In the posterior scale, in addition to eda, three more genes, dlx5, rankl and shh, displayed expression correlation with morphological divergence across the cichlid species (Fig. 6). The first gene, distal less homeobox 5 or dlx5, encodes transcription factor stimulating osteoblast differentiation and bone development, and it is also implicated in scale development and regeneration in fish [81,82,83]. Apart from its role in skeletogenesis, dlx5 has been found to be involved in divergent development and morphogenesis of other tissues in cichlids such as teeth and nuchal hump [84,85,86]. In goldfish, dlx5 expression appeared to be important at early stages of scale regeneration [81], and in both zebrafish and goldfish, dlx5 transcription in scale can be affected by environmental clues such as mechanical stimulus [82, 83]. The second gene, rankl, encodes a ligand for osteoprotegerin (opg) and plays a crucial role in osteoclast differentiation and bone remodelling. Changes in rankl transcription appeared to be important during scale regeneration in goldfish [81, 87], as well as intercellular communications regulating scale bone remodeling in zebrafish and goldfish [82, 88]. Both dlx5 and rankl have shown expression correlation patterns opposite to eda and shh in the posterior scales. Although, direct regulatory connections between these factors have not been investigated in scale but these findings suggest their potential interactions at transcriptional level. Moreover, higher expression of rankl in the scales of LT species compared to LM and LV species might indicate higher level of bone remodelling in their scales.
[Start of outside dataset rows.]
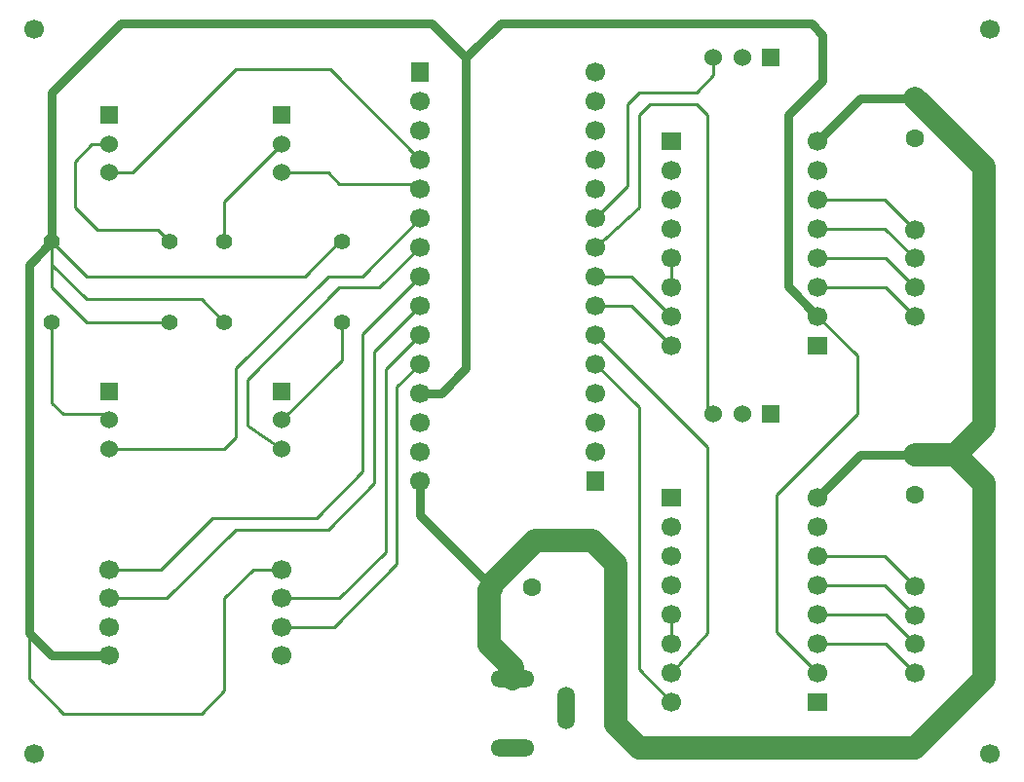
<source format=gtl>
G04 Layer: TopLayer*
G04 EasyEDA v6.5.42, 2024-04-20 17:29:38*
G04 88c8a89ba0d84e72ac533820636c5c94,79741c9dc20a42bbb4667d943d95035a,10*
G04 Gerber Generator version 0.2*
G04 Scale: 100 percent, Rotated: No, Reflected: No *
G04 Dimensions in inches *
G04 leading zeros omitted , absolute positions ,3 integer and 6 decimal *
%FSLAX36Y36*%
%MOIN*%

%ADD10C,0.0300*%
%ADD11C,0.0100*%
%ADD12C,0.0800*%
%ADD13R,0.0600X0.0600*%
%ADD14C,0.0600*%
%ADD15C,0.0630*%
%ADD16C,0.0669*%
%ADD17O,0.059054999999999996X0.145669*%
%ADD18O,0.149606X0.059054999999999996*%
%ADD19R,0.0669X0.0620*%
%ADD20R,0.0620X0.0669*%
%ADD21C,0.0551*%
%ADD22C,0.0184*%

%LPD*%
D10*
X1456700Y1371700D02*
G01*
X1529099Y1371700D01*
X1614200Y1456700D01*
X1614200Y2519699D01*
X1732299Y2637800D01*
X2795299Y2637800D01*
X2834600Y2598400D01*
X2834600Y2440900D01*
X2716499Y2322800D01*
X2716499Y1736100D01*
X2817200Y1635399D01*
D11*
X2056700Y1971700D02*
G01*
X2165399Y2080300D01*
X2165399Y2362199D01*
X2204700Y2401599D01*
X2401899Y2401599D01*
X2460799Y2460999D01*
X2460600Y2519699D01*
X118099Y551199D02*
G01*
X118099Y393699D01*
X236199Y275599D01*
X708699Y275599D01*
X787399Y354299D01*
X787399Y669299D01*
X885799Y767699D01*
X984200Y767699D01*
X2817200Y1635399D02*
G01*
X2952700Y1499899D01*
X2952700Y1299200D01*
X2677200Y1023600D01*
X2677200Y555000D01*
X2817200Y415000D01*
D10*
X3149600Y1161419D02*
G01*
X2963699Y1161419D01*
X2817240Y1014960D01*
D12*
X1702700Y708699D02*
G01*
X1702700Y718499D01*
X1850399Y866100D01*
X2047200Y866100D01*
X2126000Y787399D01*
X2126000Y236199D01*
X2204700Y157500D01*
X3149600Y157500D01*
X3385799Y393699D01*
X3385799Y1063000D01*
X3287399Y1161399D01*
X3149600Y1161399D01*
X3291000Y1160999D02*
G01*
X3385820Y1259839D01*
X3385799Y2145700D01*
X3149600Y2381900D01*
D10*
X196849Y1889760D02*
G01*
X118110Y1811019D01*
X118110Y551179D01*
X196849Y472440D01*
X393699Y472440D01*
D11*
X2817240Y714960D02*
G01*
X3046450Y714960D01*
X3149600Y611810D01*
X1456700Y1771700D02*
G01*
X1259799Y1574800D01*
X1259799Y1102300D01*
X1102399Y944899D01*
X748000Y944899D01*
X570900Y767699D01*
X393699Y767699D01*
X984200Y669299D02*
G01*
X1181099Y669299D01*
X1338599Y826799D01*
X1338599Y1453499D01*
X1456700Y1571700D01*
X984200Y570900D02*
G01*
X1161499Y570900D01*
X1377899Y787300D01*
X1377899Y1392899D01*
X1456700Y1471700D01*
D10*
X1456689Y1071649D02*
G01*
X1456689Y954720D01*
X1702749Y708659D01*
D11*
X196900Y1889800D02*
G01*
X315000Y1771700D01*
X1063000Y1771700D01*
X1181099Y1889800D01*
X1188999Y1889800D01*
X196849Y1889760D02*
G01*
X196849Y1811019D01*
X314960Y1692910D01*
X708659Y1692910D01*
X787399Y1614169D01*
X196900Y1889800D02*
G01*
X196900Y1732300D01*
X315000Y1614200D01*
X598400Y1614200D01*
D10*
X1614200Y2519699D02*
G01*
X1496059Y2637790D01*
X433099Y2637800D01*
X196900Y2401599D01*
X196900Y1889800D01*
D11*
X196849Y1614169D02*
G01*
X196849Y1338580D01*
X236219Y1299209D01*
X374009Y1299209D01*
X393699Y1279520D01*
X393699Y2224400D02*
G01*
X334639Y2224400D01*
X275590Y2165349D01*
X275590Y2007869D01*
X354329Y1929130D01*
X559059Y1929130D01*
X598429Y1889760D01*
X984250Y2224400D02*
G01*
X787399Y2027550D01*
X787399Y1889760D01*
X984250Y1279520D02*
G01*
X1188980Y1484250D01*
X1188980Y1614169D01*
X984200Y1181100D02*
G01*
X866139Y1259839D01*
X866099Y1417300D01*
X1181099Y1732300D01*
X1317299Y1732300D01*
X1456700Y1871700D01*
X393699Y1181100D02*
G01*
X787399Y1181100D01*
X826800Y1220500D01*
X826800Y1456700D01*
X1141700Y1771700D01*
X1259799Y1771700D01*
X1456700Y1971700D01*
X393699Y2125979D02*
G01*
X472440Y2125979D01*
X826769Y2480309D01*
X1148029Y2480309D01*
X1456689Y2171649D01*
X984250Y2125979D02*
G01*
X1141729Y2125979D01*
X1181099Y2086610D01*
X1441729Y2086610D01*
X1456689Y2071649D01*
X393699Y669290D02*
G01*
X590549Y669290D01*
X826769Y905509D01*
X1141729Y905509D01*
X1299210Y1062989D01*
X1299210Y1514169D01*
X1456689Y1671649D01*
X2056689Y1471649D02*
G01*
X2204719Y1323620D01*
X2204719Y427480D01*
X2317240Y314960D01*
X2056689Y1571649D02*
G01*
X2440940Y1187399D01*
X2440940Y551179D01*
X2440940Y551179D01*
X2317240Y414960D01*
X2817240Y1735430D02*
G01*
X3049600Y1735430D01*
X3149600Y1635430D01*
X2817240Y1835430D02*
G01*
X3048040Y1835430D01*
X3149610Y1733859D01*
X2817240Y1935430D02*
G01*
X3046459Y1935430D01*
X3149610Y1832280D01*
X2817240Y2035430D02*
G01*
X3044889Y2035430D01*
X3149610Y1930709D01*
X2056700Y1871700D02*
G01*
X2204719Y2007869D01*
X2204719Y2007869D01*
X2204700Y2322800D01*
X2244099Y2362199D01*
X2401599Y2362199D01*
X2440900Y2322800D01*
X2440900Y1318899D01*
X2460600Y1299200D01*
X2317240Y1835430D02*
G01*
X2317240Y1735430D01*
X2056689Y1771649D02*
G01*
X2181019Y1771649D01*
X2317240Y1635430D01*
X2056689Y1671649D02*
G01*
X2181019Y1671649D01*
X2317240Y1535430D01*
X2817240Y514960D02*
G01*
X3049600Y514960D01*
X3149600Y414960D01*
X2817240Y614960D02*
G01*
X3048029Y614960D01*
X3149600Y513389D01*
X2817240Y814960D02*
G01*
X3044880Y814960D01*
X3149600Y710239D01*
D10*
X3149600Y2381889D02*
G01*
X2963699Y2381889D01*
X2817240Y2235430D01*
D12*
X1771649Y393690D02*
G01*
X1771649Y433069D01*
X1692910Y511810D01*
X1692910Y698820D01*
X1702749Y708659D01*
D11*
X2315668Y1652910D02*
G01*
X2317241Y1651334D01*
X2315663Y1552910D02*
G01*
X2317236Y1551334D01*
X2317240Y614960D02*
G01*
X2317240Y514960D01*
D13*
G01*
X984250Y2322829D03*
D14*
G01*
X984250Y2224400D03*
G01*
X984250Y2125979D03*
D13*
G01*
X393699Y1377950D03*
D14*
G01*
X393699Y1279520D03*
G01*
X393699Y1181100D03*
D13*
G01*
X984250Y1377950D03*
D14*
G01*
X984250Y1279520D03*
G01*
X984250Y1181100D03*
D15*
G01*
X1840550Y708659D03*
G01*
X1702749Y708659D03*
G01*
X3149600Y1023620D03*
G01*
X3149600Y1161419D03*
G01*
X3149600Y2244090D03*
G01*
X3149600Y2381889D03*
D16*
G01*
X393699Y472440D03*
G01*
X393699Y570869D03*
G01*
X393699Y669290D03*
G01*
X393699Y767719D03*
G01*
X984250Y472440D03*
G01*
X984250Y570869D03*
G01*
X984250Y669290D03*
G01*
X984250Y767719D03*
G01*
X3149600Y710239D03*
G01*
X3149600Y611810D03*
G01*
X3149600Y513389D03*
G01*
X3149600Y414960D03*
G01*
X3149610Y1930709D03*
G01*
X3149610Y1832280D03*
G01*
X3149610Y1733859D03*
G01*
X3149600Y1635430D03*
D17*
G01*
X1954750Y295289D03*
D18*
G01*
X1771649Y157489D03*
G01*
X1771649Y393690D03*
D16*
G01*
X2317240Y314960D03*
G01*
X2317240Y414960D03*
G01*
X2317240Y514960D03*
G01*
X2317240Y614960D03*
G01*
X2317240Y714960D03*
G01*
X2317240Y814960D03*
G01*
X2317240Y914960D03*
D19*
G01*
X2317240Y1014960D03*
D16*
G01*
X2817240Y1014960D03*
G01*
X2817240Y914960D03*
G01*
X2817240Y814960D03*
G01*
X2817240Y714960D03*
G01*
X2817240Y614960D03*
G01*
X2817240Y514960D03*
G01*
X2817240Y414960D03*
D19*
G01*
X2817240Y314960D03*
D13*
G01*
X2657479Y1299209D03*
D14*
G01*
X2559049Y1299209D03*
G01*
X2460630Y1299209D03*
D16*
G01*
X2317240Y1535430D03*
G01*
X2317240Y1635430D03*
G01*
X2317240Y1735430D03*
G01*
X2317240Y1835430D03*
G01*
X2317240Y1935430D03*
G01*
X2317240Y2035430D03*
G01*
X2317240Y2135430D03*
D19*
G01*
X2317240Y2235430D03*
D16*
G01*
X2817240Y2235430D03*
G01*
X2817240Y2135430D03*
G01*
X2817240Y2035430D03*
G01*
X2817240Y1935430D03*
G01*
X2817240Y1835430D03*
G01*
X2817240Y1735430D03*
G01*
X2817240Y1635430D03*
D19*
G01*
X2817240Y1535430D03*
D13*
G01*
X2657479Y2519679D03*
D14*
G01*
X2559049Y2519679D03*
G01*
X2460630Y2519679D03*
D13*
G01*
X393699Y2322829D03*
D14*
G01*
X393699Y2224400D03*
G01*
X393699Y2125979D03*
D16*
G01*
X1456689Y1071649D03*
G01*
X1456689Y1171649D03*
G01*
X1456689Y1271649D03*
G01*
X1456689Y1371649D03*
G01*
X1456689Y1471649D03*
G01*
X1456689Y1571649D03*
G01*
X1456689Y1671649D03*
G01*
X1456689Y1771649D03*
G01*
X1456689Y1871649D03*
G01*
X1456689Y1971649D03*
G01*
X1456689Y2071649D03*
G01*
X1456689Y2171649D03*
G01*
X1456689Y2271649D03*
G01*
X1456689Y2371649D03*
D20*
G01*
X1456689Y2471649D03*
D16*
G01*
X2056689Y2471649D03*
G01*
X2056689Y2371649D03*
G01*
X2056689Y2271649D03*
G01*
X2056689Y2171649D03*
G01*
X2056689Y2071649D03*
G01*
X2056689Y1971649D03*
G01*
X2056689Y1871649D03*
G01*
X2056689Y1771649D03*
G01*
X2056689Y1671649D03*
G01*
X2056689Y1571649D03*
G01*
X2056689Y1471649D03*
G01*
X2056689Y1371649D03*
G01*
X2056689Y1271649D03*
G01*
X2056689Y1171649D03*
D20*
G01*
X2056689Y1071649D03*
D21*
G01*
X196849Y1889760D03*
G01*
X598429Y1889760D03*
G01*
X1188980Y1889760D03*
G01*
X787399Y1889760D03*
G01*
X598429Y1614169D03*
G01*
X196849Y1614169D03*
G01*
X787399Y1614169D03*
G01*
X1188980Y1614169D03*
D16*
G01*
X137800Y2618099D03*
G01*
X137800Y137789D03*
G01*
X3405510Y137789D03*
G01*
X3405510Y2618099D03*
M02*

</source>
The third gene, sonic hedgehog or shh, encodes a ligand of hedgehog signaling pathway which is shown to control scale morphogenesis in relationship with the formation of the epidermal fold in the posterior region of scale in fish [16]. In zebrafish, epidermal expression of shh has been shown to regulate scale regeneration through controlling osteoblast population and affecting directional bone growth [89]. We found similar expression pattern between eda and shh which is more pronounced in the posterior scales. This is consistent with previous findings in other vertebrates, for instance, eda has been demonstrated to act upstream of shh and induce shh expression during ectodermal organogenesis in mammals (e.g. during hair placode formation) [90,91,92,93,94]. Furthermore, it has been shown that the eda-dependent regulation of shh might be a part of larger molecular cascade in which an upstream signal such as Wnt pathway activates eda signal and in turn eda induces shh transcription [92, 94, 95]. These observations suggest potential role of Wnt-eda-shh axis in divergent scale morphogenesis across Haplochromine cichlids, which seems to be more pronounced in the posterior scales. Finally, it is important to emphasize that since the expression differences are only investigated in mature stage, well beyond the larval stages at which scale formation initiates, it is likely that these findings mainly explain differences in growth process than morphogenesis of the scales.

Conclusions

This is the first attempt to study cross-species association between gene expression and morphological divergence in scales of cichlids from different lakes. Our results provide evidence for potential role of a key signal mediated by eda gene to be involved in divergent morphogenesis of scale in closely related cichlid species. We show that eda expression has lower level in the scales of species from the older lake (Lake Tanganyika) and correlates with the observed shape variations across species. Our findings shed light on molecular basis of morphological divergence of a less studied skeletal element; however, further transcriptional and functional investigations during scale development and growth/mineralization are required to assure eda signaling underlies the identified morphological differences and whether these differences have adaptive relevance in ecological and evolutionary-developmental contexts.